◆ THE TASK
From the data below, please reproduce exactly everything from the line that contains "مختلف محاور الشراكة" down to the line that contains "بارزين في علاقاتهما،", with both ends included.

[[ DATA PROVIDED, beginning ]]

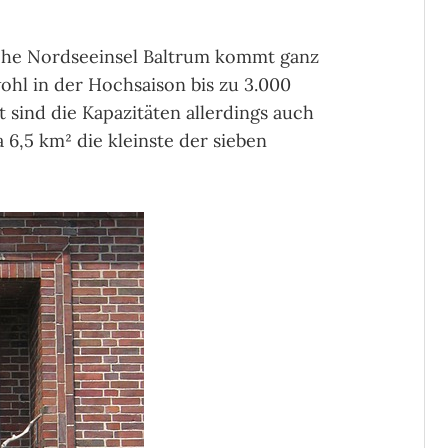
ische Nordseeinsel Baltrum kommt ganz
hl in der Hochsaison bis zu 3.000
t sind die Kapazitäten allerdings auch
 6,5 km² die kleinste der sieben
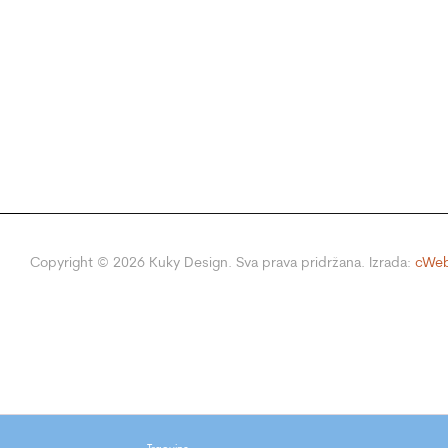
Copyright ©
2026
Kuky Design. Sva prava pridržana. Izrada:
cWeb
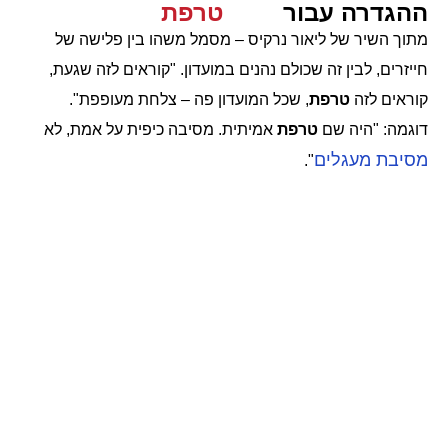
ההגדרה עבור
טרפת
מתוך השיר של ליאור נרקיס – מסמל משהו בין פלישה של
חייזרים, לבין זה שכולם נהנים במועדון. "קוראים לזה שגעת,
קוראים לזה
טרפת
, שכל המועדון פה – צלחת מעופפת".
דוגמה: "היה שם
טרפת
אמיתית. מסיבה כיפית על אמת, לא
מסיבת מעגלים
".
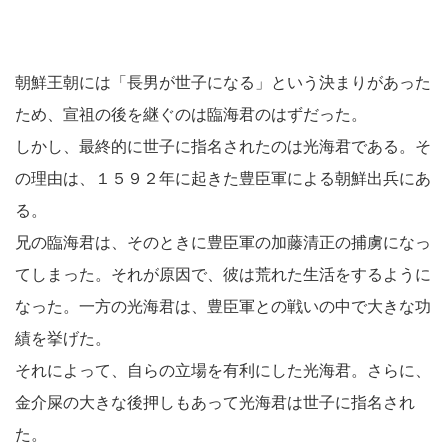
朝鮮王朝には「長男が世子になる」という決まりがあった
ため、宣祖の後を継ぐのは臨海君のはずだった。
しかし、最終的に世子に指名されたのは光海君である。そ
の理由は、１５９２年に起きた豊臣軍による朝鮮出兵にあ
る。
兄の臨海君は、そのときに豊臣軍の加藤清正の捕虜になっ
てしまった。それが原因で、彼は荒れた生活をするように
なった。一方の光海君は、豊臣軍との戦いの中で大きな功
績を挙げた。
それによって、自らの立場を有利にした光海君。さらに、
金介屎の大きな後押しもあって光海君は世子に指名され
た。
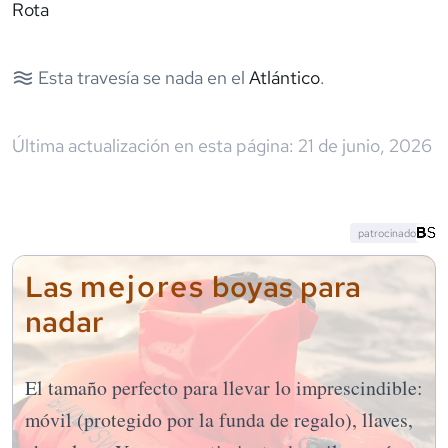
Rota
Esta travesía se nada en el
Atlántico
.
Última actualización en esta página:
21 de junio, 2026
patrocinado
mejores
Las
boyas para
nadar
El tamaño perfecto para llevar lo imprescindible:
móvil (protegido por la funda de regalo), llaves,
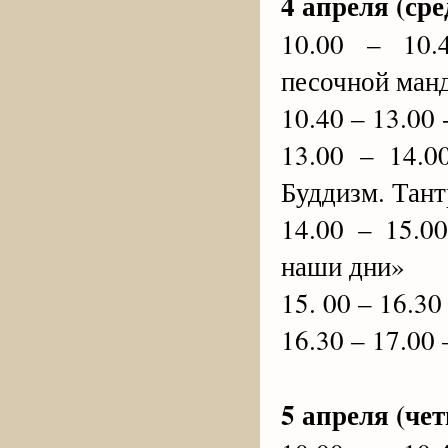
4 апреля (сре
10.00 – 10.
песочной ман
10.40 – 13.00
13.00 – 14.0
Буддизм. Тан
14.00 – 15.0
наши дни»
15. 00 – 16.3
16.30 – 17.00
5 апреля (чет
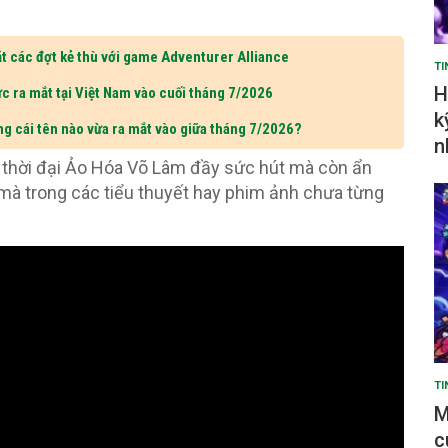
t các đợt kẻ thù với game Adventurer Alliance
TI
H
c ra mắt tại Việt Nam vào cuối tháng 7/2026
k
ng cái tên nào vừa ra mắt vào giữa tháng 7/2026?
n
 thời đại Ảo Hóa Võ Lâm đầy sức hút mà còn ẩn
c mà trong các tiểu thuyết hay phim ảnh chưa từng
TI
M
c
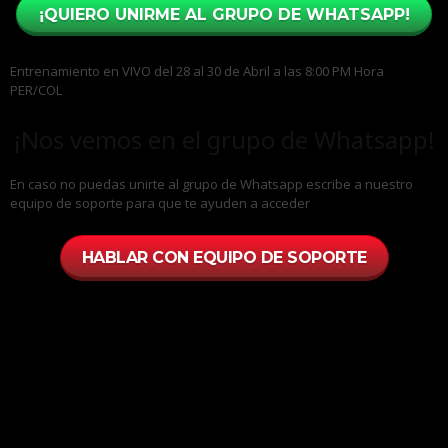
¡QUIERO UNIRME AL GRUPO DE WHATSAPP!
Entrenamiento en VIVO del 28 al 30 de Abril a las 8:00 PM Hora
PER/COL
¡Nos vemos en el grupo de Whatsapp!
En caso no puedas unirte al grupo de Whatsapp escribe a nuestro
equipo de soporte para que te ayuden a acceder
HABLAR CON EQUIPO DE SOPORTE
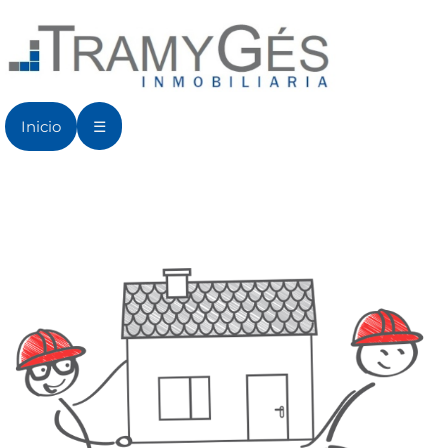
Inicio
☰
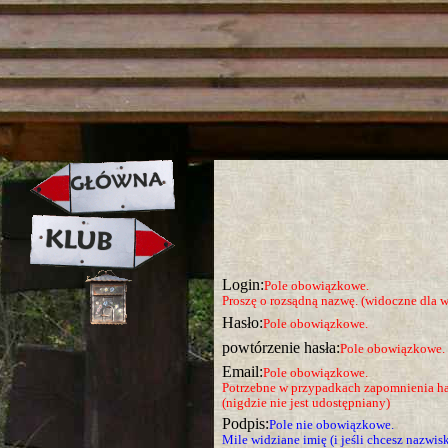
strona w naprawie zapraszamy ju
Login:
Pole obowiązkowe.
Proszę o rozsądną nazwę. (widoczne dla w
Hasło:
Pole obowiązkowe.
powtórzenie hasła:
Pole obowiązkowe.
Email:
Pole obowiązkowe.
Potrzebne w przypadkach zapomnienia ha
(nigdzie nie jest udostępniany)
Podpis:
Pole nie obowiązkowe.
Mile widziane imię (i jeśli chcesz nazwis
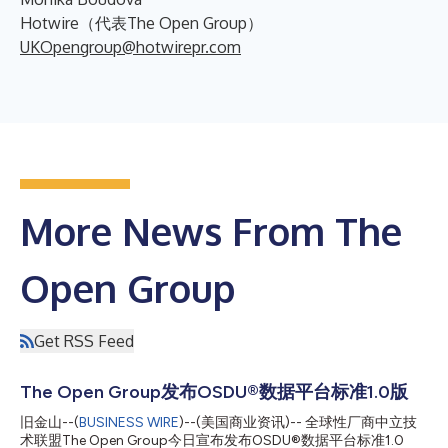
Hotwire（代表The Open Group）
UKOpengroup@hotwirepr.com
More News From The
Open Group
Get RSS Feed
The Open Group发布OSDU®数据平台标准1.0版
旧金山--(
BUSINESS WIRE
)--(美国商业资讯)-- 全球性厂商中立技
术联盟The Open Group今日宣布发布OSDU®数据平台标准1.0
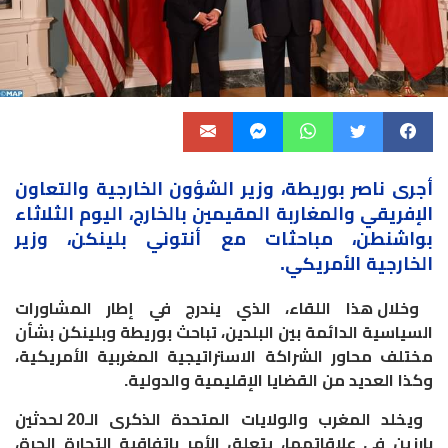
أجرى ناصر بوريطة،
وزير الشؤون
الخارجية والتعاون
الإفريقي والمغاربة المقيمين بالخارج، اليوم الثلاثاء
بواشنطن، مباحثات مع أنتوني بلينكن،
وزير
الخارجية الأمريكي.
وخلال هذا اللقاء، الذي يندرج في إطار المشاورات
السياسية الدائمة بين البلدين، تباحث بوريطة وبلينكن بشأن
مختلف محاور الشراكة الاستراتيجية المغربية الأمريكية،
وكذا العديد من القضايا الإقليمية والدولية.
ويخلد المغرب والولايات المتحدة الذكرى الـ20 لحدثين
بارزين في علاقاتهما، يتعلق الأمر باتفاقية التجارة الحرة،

[[ DATA PROVIDED, end ]]
[[ DATA PROVIDED, beginning ]]

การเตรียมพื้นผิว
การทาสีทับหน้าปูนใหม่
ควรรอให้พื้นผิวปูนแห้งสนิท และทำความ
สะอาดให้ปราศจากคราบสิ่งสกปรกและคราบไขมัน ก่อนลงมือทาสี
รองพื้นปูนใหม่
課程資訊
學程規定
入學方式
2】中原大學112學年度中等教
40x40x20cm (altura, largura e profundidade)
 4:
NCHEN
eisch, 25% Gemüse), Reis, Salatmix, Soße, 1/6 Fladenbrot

[[ DATA PROVIDED, end ]]
[[ DATA PROVIDED, beginning ]]

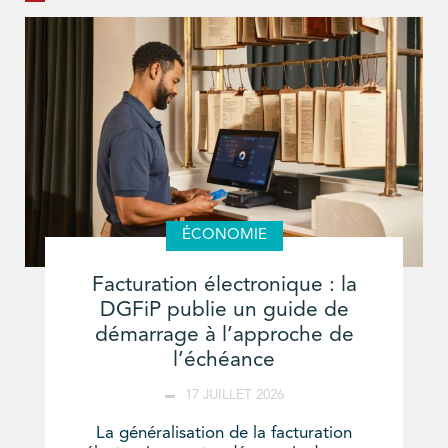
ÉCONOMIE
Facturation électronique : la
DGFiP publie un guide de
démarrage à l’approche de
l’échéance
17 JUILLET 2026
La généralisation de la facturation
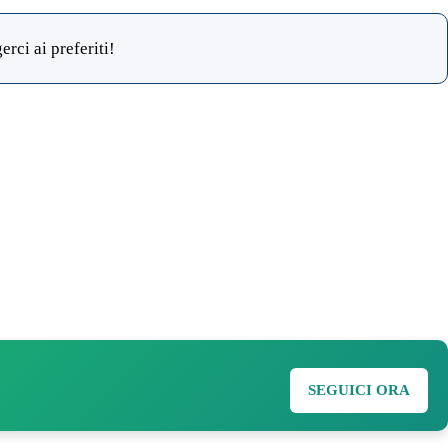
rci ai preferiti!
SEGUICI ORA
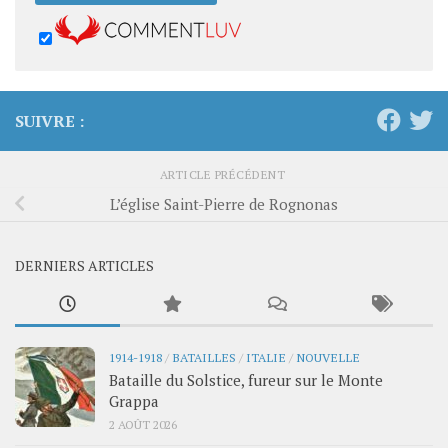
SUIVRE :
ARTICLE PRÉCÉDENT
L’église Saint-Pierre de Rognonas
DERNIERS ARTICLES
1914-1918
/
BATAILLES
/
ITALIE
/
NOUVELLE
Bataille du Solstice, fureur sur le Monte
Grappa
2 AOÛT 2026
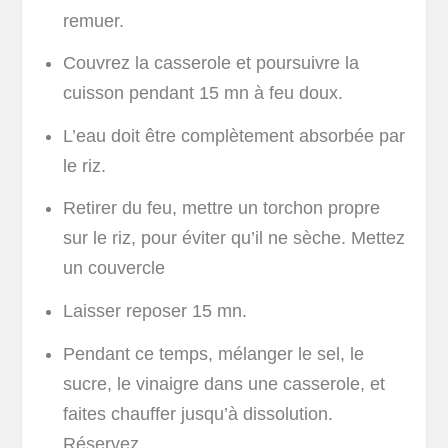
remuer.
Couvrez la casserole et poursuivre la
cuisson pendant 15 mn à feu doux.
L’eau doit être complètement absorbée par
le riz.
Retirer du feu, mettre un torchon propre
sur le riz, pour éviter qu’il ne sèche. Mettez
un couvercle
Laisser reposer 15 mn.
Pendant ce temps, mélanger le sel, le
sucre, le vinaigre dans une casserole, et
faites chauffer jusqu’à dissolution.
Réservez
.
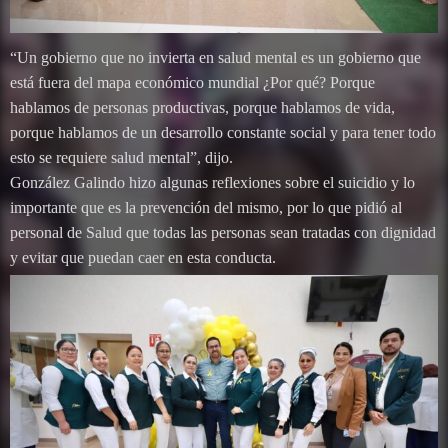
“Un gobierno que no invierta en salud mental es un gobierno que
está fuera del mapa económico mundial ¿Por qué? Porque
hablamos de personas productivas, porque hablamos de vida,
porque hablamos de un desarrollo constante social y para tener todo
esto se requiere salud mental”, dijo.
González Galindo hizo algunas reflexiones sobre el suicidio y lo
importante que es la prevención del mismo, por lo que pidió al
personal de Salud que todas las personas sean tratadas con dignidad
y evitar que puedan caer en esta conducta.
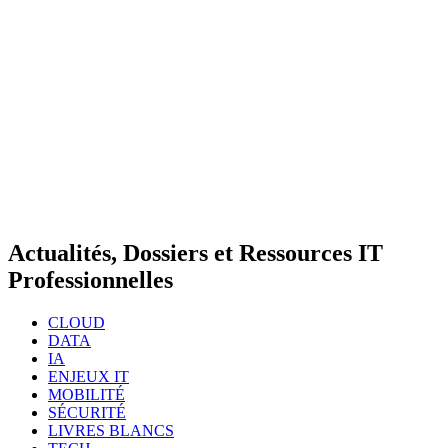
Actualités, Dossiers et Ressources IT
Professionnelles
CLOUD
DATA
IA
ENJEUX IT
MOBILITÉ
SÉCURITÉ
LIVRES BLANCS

[[ DATA PROVIDED, end ]]

◆ COMPLETED TASK
مختلف محاور الشراكة الاستراتيجية المغربية الأمريكية،
وكذا العديد من القضايا الإقليمية والدولية.
ويخلد المغرب والولايات المتحدة الذكرى الـ20 لحدثين
بارزين في علاقاتهما، يتعلق الأمر باتفاقية التجارة الحرة،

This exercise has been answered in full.